Eventually Windsor put her two worlds together as a pro-bono consultant for, among others, Lesbians Who Tech and Services and Advocacy for GLBT Elders, the latter fueled in no small part by the 44-year relationship (including, finally, marriage) she had with the love of her life, Dr. Thea Spyer. Spyer, of Dutch Jewish heritage, was two years younger, a clinical psychotherapist, and an accomplished violinist. She died from multiple sclerosis in 2009. Both women, beautiful, bold, brilliant, and regarded as great dancers as well as “heartbreakers” in their set, met their match in each other.
Their dynamic, sensual, affection-filled relationship, recalled in the prize-winning film “Edie and Thea: A Very Long Engagement” (2009), constitutes one of the most engaging — and moving — expressions of love, regardless of sexual preference, found in contemporary memoirs. And a reminder, as Windsor says, that you can be “hot” at any age. For sure, those two were, even after Spyer was in a wheelchair.
“Something of a memoir/biography” better describes “A Wild and Precious Life” says co-author/journalist Joshua Lyon, who was interviewed by Windsor for the job of assistant toward the end of her life, and who devised an effective way to integrate her voice and his (his is set in italics). He provides timeline details and updates, chapter by chronological chapter, and emphasizes by way of follow-up interviews and research Windsor’s evolving attitude about coming out and becoming an activist. Sensitive to her wishes, Lyon acknowledges changing a few names and not dwelling on her contested will.

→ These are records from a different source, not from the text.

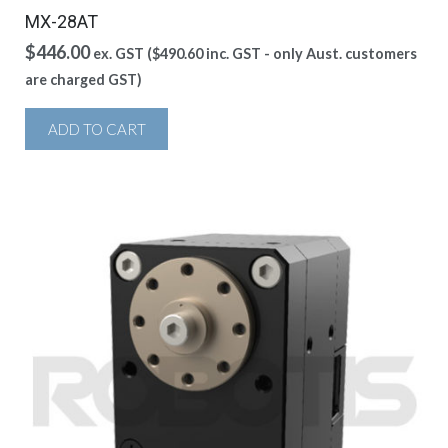
MX-28AT
$
446.00
ex. GST (
$
490.60
inc. GST - only Aust. customers
are charged GST)
ADD TO CART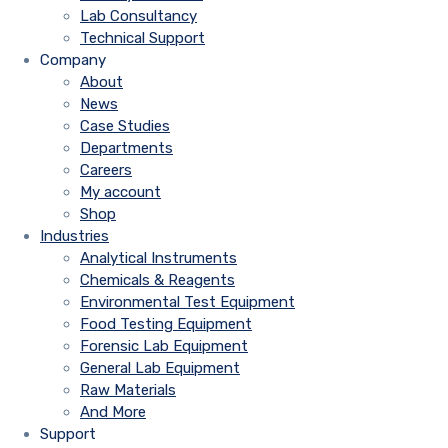
Lab Consultancy
Technical Support
Company
About
News
Case Studies
Departments
Careers
My account
Shop
Industries
Analytical Instruments
Chemicals & Reagents
Environmental Test Equipment
Food Testing Equipment
Forensic Lab Equipment
General Lab Equipment
Raw Materials
And More
Support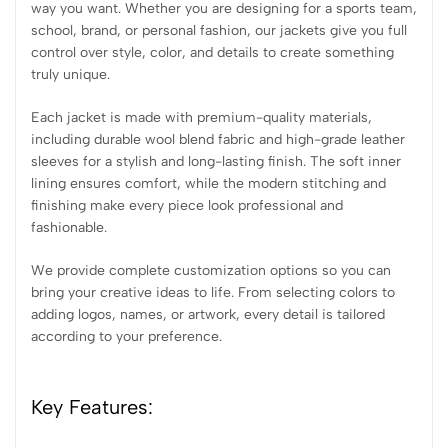
way you want. Whether you are designing for a sports team,
school, brand, or personal fashion, our jackets give you full
control over style, color, and details to create something
truly unique.
Each jacket is made with premium-quality materials,
including durable wool blend fabric and high-grade leather
sleeves for a stylish and long-lasting finish. The soft inner
lining ensures comfort, while the modern stitching and
finishing make every piece look professional and
fashionable.
We provide complete customization options so you can
bring your creative ideas to life. From selecting colors to
adding logos, names, or artwork, every detail is tailored
according to your preference.
Key Features: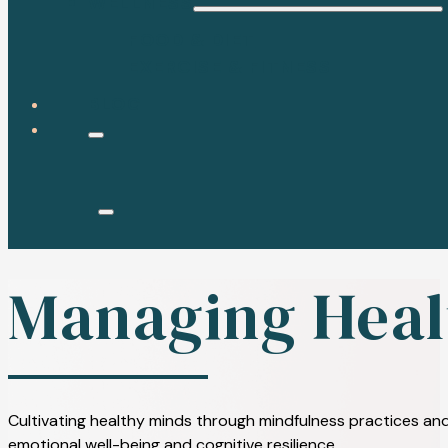
WELLNESS
FOOD & DIET
EXERCISE & FITNESS
BLOG
Managing Heal
Cultivating healthy minds through mindfulness practices and
emotional well-being and cognitive resilience.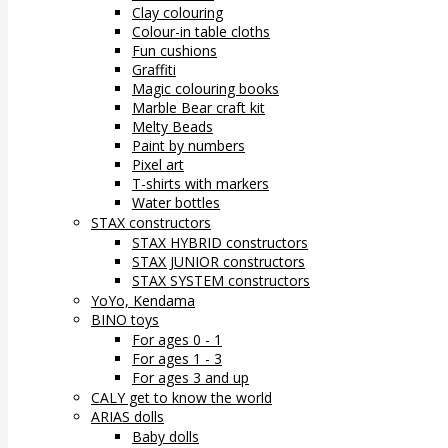
Clay colouring
Colour-in table cloths
Fun cushions
Graffiti
Magic colouring books
Marble Bear craft kit
Melty Beads
Paint by numbers
Pixel art
T-shirts with markers
Water bottles
STAX constructors
STAX HYBRID constructors
STAX JUNIOR constructors
STAX SYSTEM constructors
YoYo, Kendama
BINO toys
For ages 0 - 1
For ages 1 - 3
For ages 3 and up
CALY get to know the world
ARIAS dolls
Baby dolls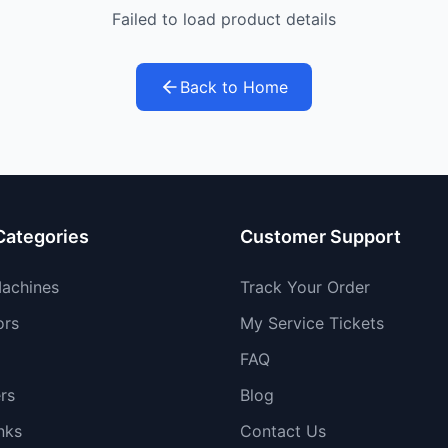
Failed to load product details
Back to Home
Categories
Customer Support
achines
Track Your Order
ors
My Service Tickets
FAQ
rs
Blog
nks
Contact Us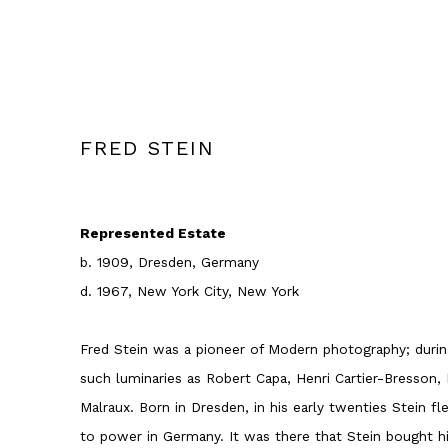
FRED STEIN
Represented Estate
b. 1909, Dresden, Germany
d. 1967, New York City, New York
Fred Stein was a pioneer of Modern photography; during
such luminaries as Robert Capa, Henri Cartier-Bresson,
Malraux. Born in Dresden, in his early twenties Stein fl
to power in Germany. It was there that Stein bought hi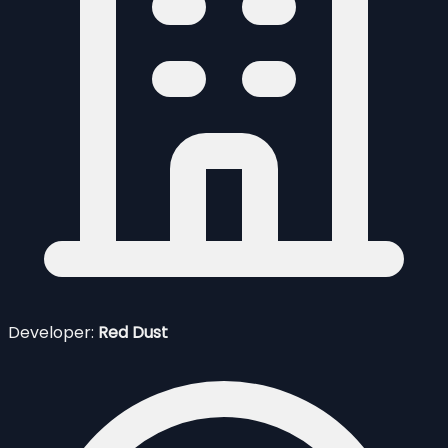
Developer:
Red Dust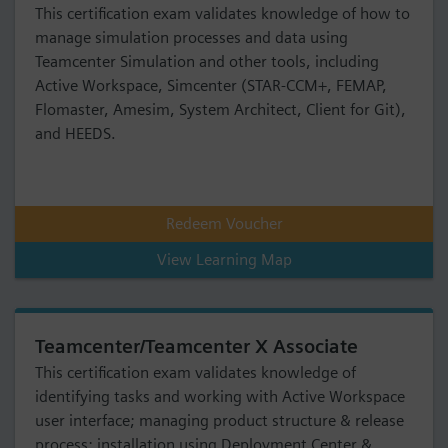
This certification exam validates knowledge of how to
manage simulation processes and data using
Teamcenter Simulation and other tools, including
Active Workspace, Simcenter (STAR-CCM+, FEMAP,
Flomaster, Amesim, System Architect, Client for Git),
and HEEDS.
Redeem Voucher
View Learning Map
Teamcenter/Teamcenter X Associate
This certification exam validates knowledge of
identifying tasks and working with Active Workspace
user interface; managing product structure & release
process; installation using Deployment Center &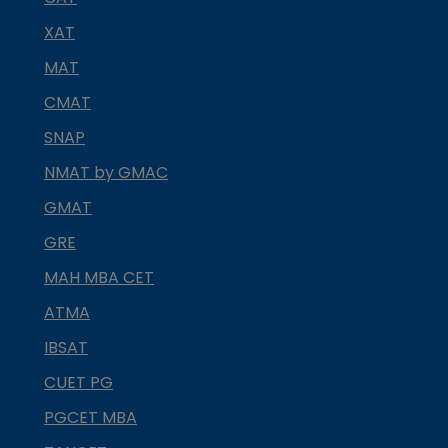
XAT
MAT
CMAT
SNAP
NMAT by GMAC
GMAT
GRE
MAH MBA CET
ATMA
IBSAT
CUET PG
PGCET MBA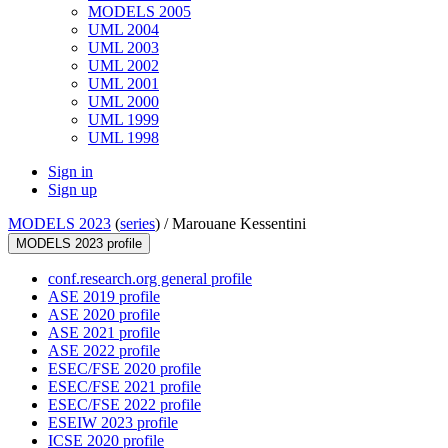
MODELS 2005
UML 2004
UML 2003
UML 2002
UML 2001
UML 2000
UML 1999
UML 1998
Sign in
Sign up
MODELS 2023
(
series
) /
Marouane Kessentini
MODELS 2023 profile
conf.research.org general profile
ASE 2019 profile
ASE 2020 profile
ASE 2021 profile
ASE 2022 profile
ESEC/FSE 2020 profile
ESEC/FSE 2021 profile
ESEC/FSE 2022 profile
ESEIW 2023 profile
ICSE 2020 profile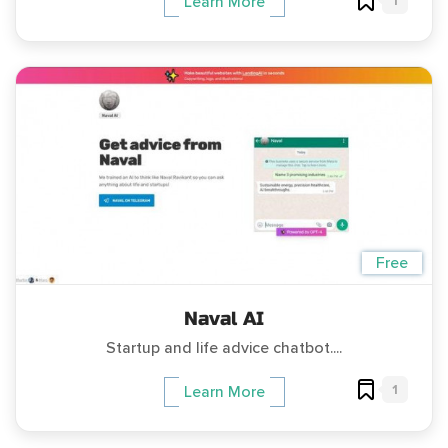
1
Learn More
Free
Naval AI
Startup and life advice chatbot....
1
Learn More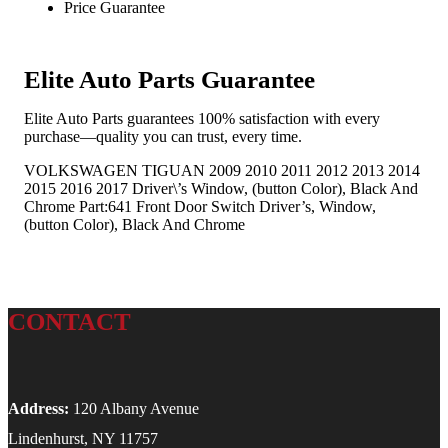
Price Guarantee
Elite Auto Parts Guarantee
Elite Auto Parts guarantees 100% satisfaction with every
purchase—quality you can trust, every time.
VOLKSWAGEN TIGUAN 2009 2010 2011 2012 2013 2014
2015 2016 2017 Driver\’s Window, (button Color), Black And
Chrome Part:641 Front Door Switch Driver’s, Window,
(button Color), Black And Chrome
CONTACT
Address:
120 Albany Avenue
Lindenhurst, NY 11757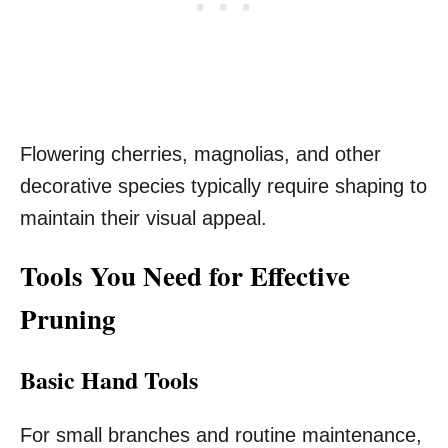
Flowering cherries, magnolias, and other
decorative species typically require shaping to
maintain their visual appeal.
Tools You Need for Effective
Pruning
Basic Hand Tools
For small branches and routine maintenance,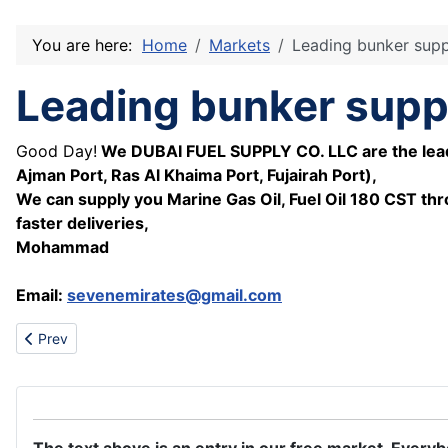
You are here:
Home
Markets
Leading bunker suppli
Leading bunker suppli
Good Day!
We DUBAI FUEL SUPPLY CO. LLC are the leading
Ajman Port, Ras Al Khaima Port, Fujairah Port),
We can supply you Marine Gas Oil, Fuel Oil 180 CST thr
faster deliveries,
Mohammad
Email:
sevenemirates@gmail.com
Previous article: Buy brand new product here,
Prev
The text above is an entry in our free market. Every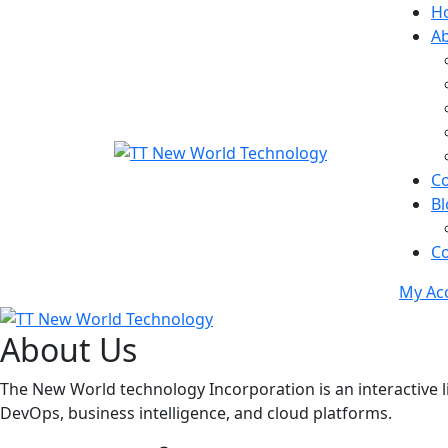
H
A
C
Bl
Co
My Ac
About Us
The New World technology Incorporation is an interactive li
DevOps, business intelligence, and cloud platforms.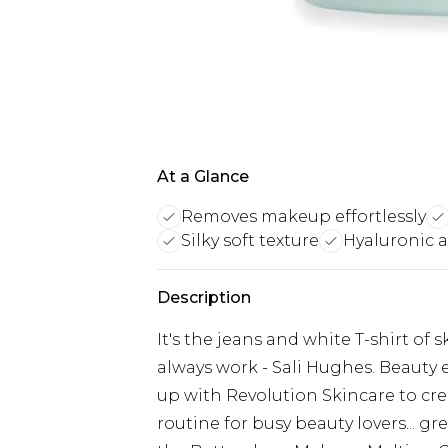
At a Glance
Removes makeup effortlessly
Silky soft texture
Hyaluronic a
Description
It's the jeans and white T-shirt of s
always work - Sali Hughes. Beauty 
up with Revolution Skincare to cre
routine for busy beauty lovers... g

Her archive of materials was extensive. Windsor was an obsessive record keeper and chronicler about what she later came to see as fruitless attempts to pass: “I liked boys, I really did,” she says early on. She went on dates, mainly to please her mother, even marrying Saul, a close friend of her adored brother (it lasted for six months). Saul, who had agreed to change his name from Wiener to Windsor changed back again after the divorce. She, with her eye on career, did not.
It’s quite a story. Windsor was Grand Marshal for the NYC LGBTQ Pride March in June 2013, and this year Stony Brook Southampton Hospital named its HIV/AIDS center after her. For certain, hers was a life that was wild and precious and memorably instructive. The pics are great.